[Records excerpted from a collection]
>> Begin

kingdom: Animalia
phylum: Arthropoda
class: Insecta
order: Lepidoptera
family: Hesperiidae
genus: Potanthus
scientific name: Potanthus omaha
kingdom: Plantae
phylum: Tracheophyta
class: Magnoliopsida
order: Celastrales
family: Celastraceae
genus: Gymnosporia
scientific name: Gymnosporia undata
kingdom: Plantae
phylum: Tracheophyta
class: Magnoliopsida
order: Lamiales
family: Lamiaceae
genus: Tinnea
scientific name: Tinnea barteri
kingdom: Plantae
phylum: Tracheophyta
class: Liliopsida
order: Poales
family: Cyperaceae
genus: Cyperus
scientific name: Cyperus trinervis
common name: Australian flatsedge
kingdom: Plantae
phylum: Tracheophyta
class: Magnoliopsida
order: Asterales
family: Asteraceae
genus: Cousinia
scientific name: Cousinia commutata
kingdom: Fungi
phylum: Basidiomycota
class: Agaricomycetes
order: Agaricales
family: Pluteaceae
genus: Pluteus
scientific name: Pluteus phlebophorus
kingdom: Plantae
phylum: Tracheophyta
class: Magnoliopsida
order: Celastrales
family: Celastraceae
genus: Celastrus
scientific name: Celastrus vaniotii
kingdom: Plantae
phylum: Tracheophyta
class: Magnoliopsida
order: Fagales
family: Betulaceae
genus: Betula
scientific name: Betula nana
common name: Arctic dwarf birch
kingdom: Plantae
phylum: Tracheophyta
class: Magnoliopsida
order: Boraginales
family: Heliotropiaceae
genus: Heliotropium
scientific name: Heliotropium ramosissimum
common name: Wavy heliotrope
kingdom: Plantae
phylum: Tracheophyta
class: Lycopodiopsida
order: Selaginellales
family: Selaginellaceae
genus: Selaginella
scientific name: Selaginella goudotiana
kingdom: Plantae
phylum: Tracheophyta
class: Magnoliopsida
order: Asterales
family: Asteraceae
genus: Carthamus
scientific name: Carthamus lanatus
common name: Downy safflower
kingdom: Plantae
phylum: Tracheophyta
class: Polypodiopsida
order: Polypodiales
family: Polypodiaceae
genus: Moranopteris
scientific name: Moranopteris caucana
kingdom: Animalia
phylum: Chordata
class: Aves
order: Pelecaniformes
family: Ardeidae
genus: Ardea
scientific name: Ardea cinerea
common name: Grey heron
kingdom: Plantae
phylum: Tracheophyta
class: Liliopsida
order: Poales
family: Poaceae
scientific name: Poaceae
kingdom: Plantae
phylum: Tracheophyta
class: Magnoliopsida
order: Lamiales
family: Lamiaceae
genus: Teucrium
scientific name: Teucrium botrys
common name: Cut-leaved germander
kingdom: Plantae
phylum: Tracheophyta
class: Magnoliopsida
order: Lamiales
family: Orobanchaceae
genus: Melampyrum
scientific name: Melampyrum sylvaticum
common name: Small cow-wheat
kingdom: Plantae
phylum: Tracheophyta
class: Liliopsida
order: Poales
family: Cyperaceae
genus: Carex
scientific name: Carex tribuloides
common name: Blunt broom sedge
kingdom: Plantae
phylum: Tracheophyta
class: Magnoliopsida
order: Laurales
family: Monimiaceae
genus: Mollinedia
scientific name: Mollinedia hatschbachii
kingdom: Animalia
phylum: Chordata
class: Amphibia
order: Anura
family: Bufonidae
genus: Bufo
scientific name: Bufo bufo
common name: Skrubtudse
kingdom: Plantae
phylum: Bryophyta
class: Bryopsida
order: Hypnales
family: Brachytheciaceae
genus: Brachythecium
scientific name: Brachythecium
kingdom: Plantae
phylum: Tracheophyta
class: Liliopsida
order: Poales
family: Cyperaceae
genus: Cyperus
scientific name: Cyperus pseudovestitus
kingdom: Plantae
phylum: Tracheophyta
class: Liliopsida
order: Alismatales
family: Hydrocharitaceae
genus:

>> End

### What to produce
Locate each line in the data above that contains the string "common" and copy it. Case counts.

### The response
common name: Australian flatsedge
common name: Arctic dwarf birch
common name: Wavy heliotrope
common name: Downy safflower
common name: Grey heron
common name: Cut-leaved germander
common name: Small cow-wheat
common name: Blunt broom sedge
common name: Skrubtudse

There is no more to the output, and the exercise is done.